Optical Photothermal Infrared (OPTIR) spectroscopy assisted by machine learning for lactic acid bacteria identification at strain level

Abstract

Lactic acid bacteria (LAB) are widely used in food, health, and biotechnology sectors, where accurate strain level identification is critical. Conventional methods, such as 16S rRNA sequencing, PCR-based fingerprinting (RAPD, AFLP), and MALDI-TOF mass spectrometry are powerful tools to identify bacteria at species level but often fail to resolve closely related strains due to limited taxonomic resolution, protocol sensitivity, or database dependence.
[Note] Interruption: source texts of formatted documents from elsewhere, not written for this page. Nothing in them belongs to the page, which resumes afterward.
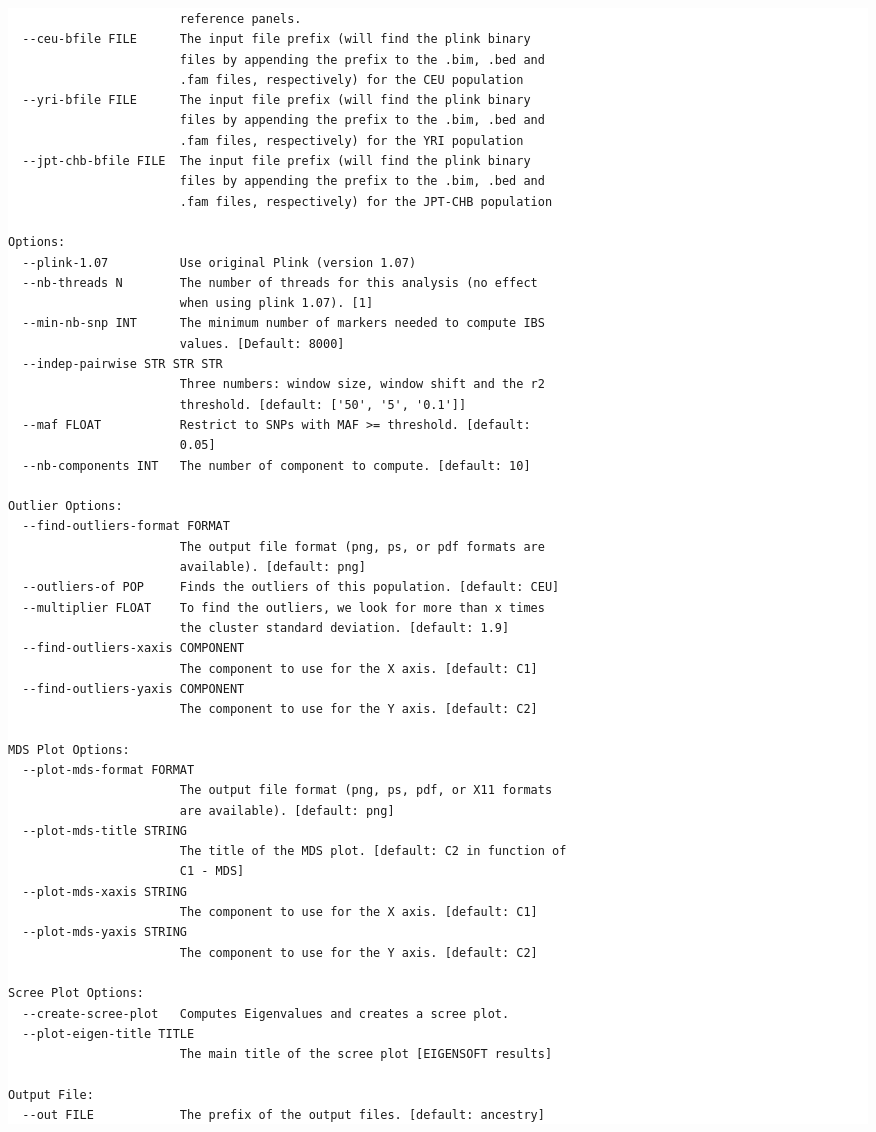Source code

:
 ```shell-session
                        reference panels.
  --ceu-bfile FILE      The input file prefix (will find the plink binary
                        files by appending the prefix to the .bim, .bed and
                        .fam files, respectively) for the CEU population
  --yri-bfile FILE      The input file prefix (will find the plink binary
                        files by appending the prefix to the .bim, .bed and
                        .fam files, respectively) for the YRI population
  --jpt-chb-bfile FILE  The input file prefix (will find the plink binary
                        files by appending the prefix to the .bim, .bed and
                        .fam files, respectively) for the JPT-CHB population

Options:
  --plink-1.07          Use original Plink (version 1.07)
  --nb-threads N        The number of threads for this analysis (no effect
                        when using plink 1.07). [1]
  --min-nb-snp INT      The minimum number of markers needed to compute IBS
                        values. [Default: 8000]
  --indep-pairwise STR STR STR
                        Three numbers: window size, window shift and the r2
                        threshold. [default: ['50', '5', '0.1']]
  --maf FLOAT           Restrict to SNPs with MAF >= threshold. [default:
                        0.05]
  --nb-components INT   The number of component to compute. [default: 10]

Outlier Options:
  --find-outliers-format FORMAT
                        The output file format (png, ps, or pdf formats are
                        available). [default: png]
  --outliers-of POP     Finds the outliers of this population. [default: CEU]
  --multiplier FLOAT    To find the outliers, we look for more than x times
                        the cluster standard deviation. [default: 1.9]
  --find-outliers-xaxis COMPONENT
                        The component to use for the X axis. [default: C1]
  --find-outliers-yaxis COMPONENT
                        The component to use for the Y axis. [default: C2]

MDS Plot Options:
  --plot-mds-format FORMAT
                        The output file format (png, ps, pdf, or X11 formats
                        are available). [default: png]
  --plot-mds-title STRING
                        The title of the MDS plot. [default: C2 in function of
                        C1 - MDS]
  --plot-mds-xaxis STRING
                        The component to use for the X axis. [default: C1]
  --plot-mds-yaxis STRING
                        The component to use for the Y axis. [default: C2]

Scree Plot Options:
  --create-scree-plot   Computes Eigenvalues and creates a scree plot.
  --plot-eigen-title TITLE
                        The main title of the scree plot [EIGENSOFT results]

Output File:
  --out FILE            The prefix of the output files. [default: ancestry]
```
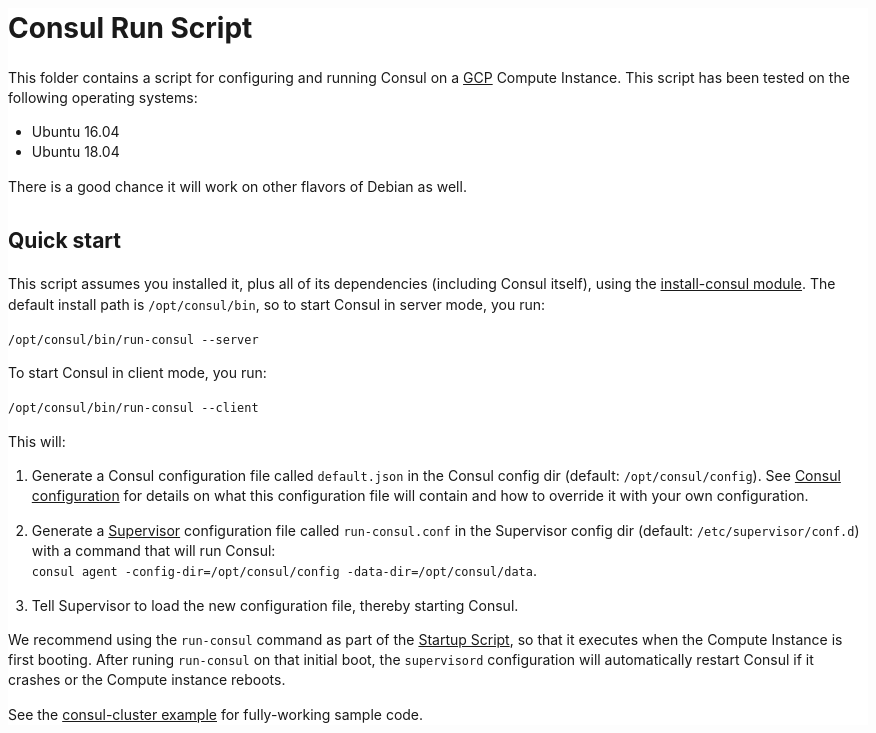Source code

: # Consul Run Script

This folder contains a script for configuring and running Consul on a [GCP](https://cloud.google.com/) Compute Instance.
This script has been tested on the following operating systems:

* Ubuntu 16.04
* Ubuntu 18.04

There is a good chance it will work on other flavors of Debian as well.




## Quick start

This script assumes you installed it, plus all of its dependencies (including Consul itself), using the [install-consul
module](https://github.com/hashicorp/terraform-google-consul/tree/master/modules/install-consul). The default install path is `/opt/consul/bin`, so to start Consul in server mode,
you run:

```
/opt/consul/bin/run-consul --server
```

To start Consul in client mode, you run:

```
/opt/consul/bin/run-consul --client
```

This will:

1. Generate a Consul configuration file called `default.json` in the Consul config dir (default: `/opt/consul/config`).
   See [Consul configuration](#consul-configuration) for details on what this configuration file will contain and how
   to override it with your own configuration.

1. Generate a [Supervisor](http://supervisord.org/) configuration file called `run-consul.conf` in the Supervisor
   config dir (default: `/etc/supervisor/conf.d`) with a command that will run Consul:  
   `consul agent -config-dir=/opt/consul/config -data-dir=/opt/consul/data`.

1. Tell Supervisor to load the new configuration file, thereby starting Consul.

We recommend using the `run-consul` command as part of the [Startup Script](https://cloud.google.com/compute/docs/startupscript),
so that it executes when the Compute Instance is first booting. After runing `run-consul` on that initial boot, the `supervisord`
configuration  will automatically restart Consul if it crashes or the Compute instance reboots.

See the [consul-cluster example](https://github.com/hashicorp/terraform-google-consul/tree/master/examples/root-example) for fully-working sample code.


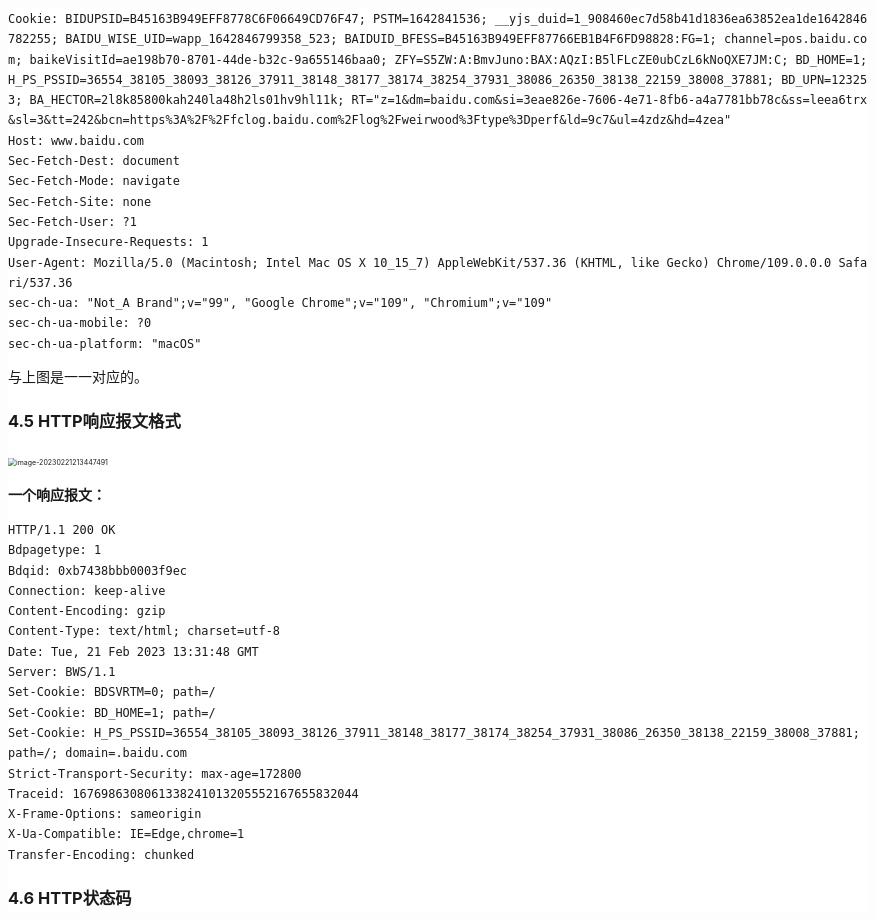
 ```
Cookie: BIDUPSID=B45163B949EFF8778C6F06649CD76F47; PSTM=1642841536; __yjs_duid=1_908460ec7d58b41d1836ea63852ea1de1642846782255; BAIDU_WISE_UID=wapp_1642846799358_523; BAIDUID_BFESS=B45163B949EFF87766EB1B4F6FD98828:FG=1; channel=pos.baidu.com; baikeVisitId=ae198b70-8701-44de-b32c-9a655146baa0; ZFY=S5ZW:A:BmvJuno:BAX:AQzI:B5lFLcZE0ubCzL6kNoQXE7JM:C; BD_HOME=1; H_PS_PSSID=36554_38105_38093_38126_37911_38148_38177_38174_38254_37931_38086_26350_38138_22159_38008_37881; BD_UPN=123253; BA_HECTOR=2l8k85800kah240la48h2ls01hv9hl11k; RT="z=1&dm=baidu.com&si=3eae826e-7606-4e71-8fb6-a4a7781bb78c&ss=leea6trx&sl=3&tt=242&bcn=https%3A%2F%2Ffclog.baidu.com%2Flog%2Fweirwood%3Ftype%3Dperf&ld=9c7&ul=4zdz&hd=4zea"
Host: www.baidu.com
Sec-Fetch-Dest: document
Sec-Fetch-Mode: navigate
Sec-Fetch-Site: none
Sec-Fetch-User: ?1
Upgrade-Insecure-Requests: 1
User-Agent: Mozilla/5.0 (Macintosh; Intel Mac OS X 10_15_7) AppleWebKit/537.36 (KHTML, like Gecko) Chrome/109.0.0.0 Safari/537.36
sec-ch-ua: "Not_A Brand";v="99", "Google Chrome";v="109", "Chromium";v="109"
sec-ch-ua-mobile: ?0
sec-ch-ua-platform: "macOS"
```

与上图是一一对应的。

### 4.5 HTTP响应报文格式



<img src="https://raw.githubusercontent.com/Missyesterday/picgo/main/picgo/image-20230221213447491.png" alt="image-20230221213447491" style="zoom:50%;" />

**一个响应报文：**

```
HTTP/1.1 200 OK
Bdpagetype: 1
Bdqid: 0xb7438bbb0003f9ec
Connection: keep-alive
Content-Encoding: gzip
Content-Type: text/html; charset=utf-8
Date: Tue, 21 Feb 2023 13:31:48 GMT
Server: BWS/1.1
Set-Cookie: BDSVRTM=0; path=/
Set-Cookie: BD_HOME=1; path=/
Set-Cookie: H_PS_PSSID=36554_38105_38093_38126_37911_38148_38177_38174_38254_37931_38086_26350_38138_22159_38008_37881; path=/; domain=.baidu.com
Strict-Transport-Security: max-age=172800
Traceid: 1676986308061338241013205552167655832044
X-Frame-Options: sameorigin
X-Ua-Compatible: IE=Edge,chrome=1
Transfer-Encoding: chunked
```



### 4.6 HTTP状态码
In this study, we evaluated the capacity of Optical Photothermal Infrared (OPTIR) spectroscopy, a single-cell vibrational imaging technique, combined with supervised neural networks, to classify LAB at both species and strain levels. A total of 13 strains were analysed, including five Lactiplantibacillus plantarum, one Lactiplantibacillus pentosus, one Limosilactobacillus fermentum, three Lacticaseibacillus casei/paracasei, and three Streptococcus thermophilus, covering both intra- and inter-species diversity. Spectral data from LAB were acquired using a mIRage LS OPTIR system, preprocessed, and used to train a fully connected neural network for each level. The models achieved macro F1-scores of 97% for species level and 91% for strain level classification. These results demonstrate the potential of OPTIR, when integrated with machine learning, as a robust tool for high-resolution bacterial classification, with promising applications in microbiological quality control, probiotic selection, and microbial ecology.